Quoted text:
========

Humphrey Mitchell,  (September 9, 1894 – August 1, 1950) was a Canadian politician and trade unionist.

Life and career 
A land surveyor employed with Hamilton Hydro, Mitchell was active with the union movement in the city. Upon the death of Hamilton East's Conservative Member of Parliament (MP), George Septimus Rennie in 1931, Mitchell was approached to run in the by-election to fill the seat as a Labour candidate. Hamilton East was a strong working class riding that had elected Labour candidates to the Legislative Assembly of Ontario and to city council.

The Liberals, in opposition having lost the previous year's general election did not run a candidate against Mitchell in order to avoid dividing the anti-Conservative vote. Given future events, it is also possible the Liberals believed that Mitchell would support the Liberal Party unofficially if elected.

========

Data section:

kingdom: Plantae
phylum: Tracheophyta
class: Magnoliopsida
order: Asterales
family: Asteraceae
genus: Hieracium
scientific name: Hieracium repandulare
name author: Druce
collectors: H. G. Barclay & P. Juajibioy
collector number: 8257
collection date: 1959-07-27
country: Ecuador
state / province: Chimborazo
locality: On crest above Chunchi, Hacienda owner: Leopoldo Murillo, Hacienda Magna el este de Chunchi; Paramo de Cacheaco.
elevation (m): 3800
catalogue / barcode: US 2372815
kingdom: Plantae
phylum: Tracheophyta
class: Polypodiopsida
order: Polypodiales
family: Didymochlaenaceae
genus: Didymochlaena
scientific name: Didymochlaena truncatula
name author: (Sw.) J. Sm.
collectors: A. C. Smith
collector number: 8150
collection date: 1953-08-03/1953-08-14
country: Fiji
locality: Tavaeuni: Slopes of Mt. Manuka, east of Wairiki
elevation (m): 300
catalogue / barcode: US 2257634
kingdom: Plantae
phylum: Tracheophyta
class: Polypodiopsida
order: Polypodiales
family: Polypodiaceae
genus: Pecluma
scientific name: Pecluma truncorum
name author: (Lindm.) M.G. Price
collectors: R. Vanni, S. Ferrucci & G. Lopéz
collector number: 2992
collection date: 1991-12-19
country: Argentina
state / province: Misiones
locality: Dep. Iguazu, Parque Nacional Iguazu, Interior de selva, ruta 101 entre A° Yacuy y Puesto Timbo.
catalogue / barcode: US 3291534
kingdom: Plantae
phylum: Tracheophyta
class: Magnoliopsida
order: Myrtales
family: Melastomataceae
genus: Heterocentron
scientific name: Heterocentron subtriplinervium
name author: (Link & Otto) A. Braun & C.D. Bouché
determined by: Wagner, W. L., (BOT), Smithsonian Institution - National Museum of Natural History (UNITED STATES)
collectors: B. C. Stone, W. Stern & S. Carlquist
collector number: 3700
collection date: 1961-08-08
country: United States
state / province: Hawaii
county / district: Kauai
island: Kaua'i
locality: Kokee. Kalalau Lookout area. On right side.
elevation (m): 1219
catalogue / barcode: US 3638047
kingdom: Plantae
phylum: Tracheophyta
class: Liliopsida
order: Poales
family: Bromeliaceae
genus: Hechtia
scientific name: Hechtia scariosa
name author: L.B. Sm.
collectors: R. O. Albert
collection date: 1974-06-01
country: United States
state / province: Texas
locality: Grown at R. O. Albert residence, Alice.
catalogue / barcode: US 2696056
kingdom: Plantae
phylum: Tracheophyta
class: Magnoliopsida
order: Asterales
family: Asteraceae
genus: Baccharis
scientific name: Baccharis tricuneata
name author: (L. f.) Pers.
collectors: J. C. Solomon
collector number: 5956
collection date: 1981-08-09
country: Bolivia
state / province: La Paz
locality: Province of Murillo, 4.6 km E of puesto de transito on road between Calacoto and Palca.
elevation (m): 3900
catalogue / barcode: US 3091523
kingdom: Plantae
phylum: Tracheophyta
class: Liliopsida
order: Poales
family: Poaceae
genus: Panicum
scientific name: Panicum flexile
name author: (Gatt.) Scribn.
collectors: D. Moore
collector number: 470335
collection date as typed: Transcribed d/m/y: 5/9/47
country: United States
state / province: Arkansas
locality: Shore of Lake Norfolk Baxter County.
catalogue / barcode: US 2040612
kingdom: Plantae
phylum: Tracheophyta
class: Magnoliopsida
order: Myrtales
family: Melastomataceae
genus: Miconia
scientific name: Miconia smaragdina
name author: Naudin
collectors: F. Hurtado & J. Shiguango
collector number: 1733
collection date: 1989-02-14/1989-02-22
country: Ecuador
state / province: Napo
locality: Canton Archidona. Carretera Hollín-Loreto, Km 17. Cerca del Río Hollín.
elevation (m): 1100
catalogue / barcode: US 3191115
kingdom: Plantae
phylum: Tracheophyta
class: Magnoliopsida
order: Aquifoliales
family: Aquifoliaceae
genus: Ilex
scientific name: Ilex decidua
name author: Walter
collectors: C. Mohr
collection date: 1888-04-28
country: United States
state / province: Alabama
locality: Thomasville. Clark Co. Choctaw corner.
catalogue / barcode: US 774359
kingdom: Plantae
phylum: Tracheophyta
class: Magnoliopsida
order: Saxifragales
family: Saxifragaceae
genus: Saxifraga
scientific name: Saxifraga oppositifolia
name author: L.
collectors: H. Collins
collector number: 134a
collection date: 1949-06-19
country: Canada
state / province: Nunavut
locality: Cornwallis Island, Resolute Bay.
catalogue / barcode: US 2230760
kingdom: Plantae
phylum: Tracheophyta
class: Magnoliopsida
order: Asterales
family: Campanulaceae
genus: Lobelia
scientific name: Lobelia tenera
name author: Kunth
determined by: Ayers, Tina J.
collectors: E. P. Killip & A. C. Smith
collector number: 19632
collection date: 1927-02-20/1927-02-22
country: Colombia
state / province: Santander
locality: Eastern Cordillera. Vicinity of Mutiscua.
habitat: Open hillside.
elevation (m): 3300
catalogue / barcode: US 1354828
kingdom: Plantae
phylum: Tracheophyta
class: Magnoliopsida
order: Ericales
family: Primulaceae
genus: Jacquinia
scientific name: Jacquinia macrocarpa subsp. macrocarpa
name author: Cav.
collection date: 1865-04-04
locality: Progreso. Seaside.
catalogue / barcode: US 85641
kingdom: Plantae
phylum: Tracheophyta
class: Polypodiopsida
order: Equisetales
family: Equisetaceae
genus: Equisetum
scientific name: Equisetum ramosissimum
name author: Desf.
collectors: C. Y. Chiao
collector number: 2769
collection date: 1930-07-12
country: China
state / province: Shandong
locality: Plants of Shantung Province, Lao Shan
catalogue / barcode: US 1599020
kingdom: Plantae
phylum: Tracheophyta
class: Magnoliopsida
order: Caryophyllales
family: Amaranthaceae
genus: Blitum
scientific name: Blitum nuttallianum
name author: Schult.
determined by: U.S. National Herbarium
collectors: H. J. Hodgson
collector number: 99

========

List of tasks:
1/ Revise the part of the Humphrey Mitchell text that opens with the words containing "Life and career" and closes with "unofficially if elected.", replacing "by-election" with "special election".
2/ Summarize the Humphrey Mitchell text in two sentences.

Responses for each task:
1/
Life and career 
A land surveyor employed with Hamilton Hydro, Mitchell was active with the union movement in the city. Upon the death of Hamilton East's Conservative Member of Parliament (MP), George Septimus Rennie in 1931, Mitchell was approached to run in the special election to fill the seat as a Labour candidate. Hamilton East was a strong working class riding that had elected Labour candidates to the Legislative Assembly of Ontario and to city council.

The Liberals, in opposition having lost the previous year's general election did not run a candidate against Mitchell in order to avoid dividing the anti-Conservative vote. Given future events, it is also possible the Liberals believed that Mitchell would support the Liberal Party unofficially if elected.

2/ Humphrey Mitchell (1894–1950) was a Canadian politician and trade unionist who worked as a land surveyor with Hamilton Hydro and was active in the city's union movement. After Conservative MP George Septimus Rennie died in 1931, Mitchell was approached to run as a Labour candidate in the Hamilton East by-election, and the Liberals ran no candidate against him to avoid dividing the anti-Conservative vote.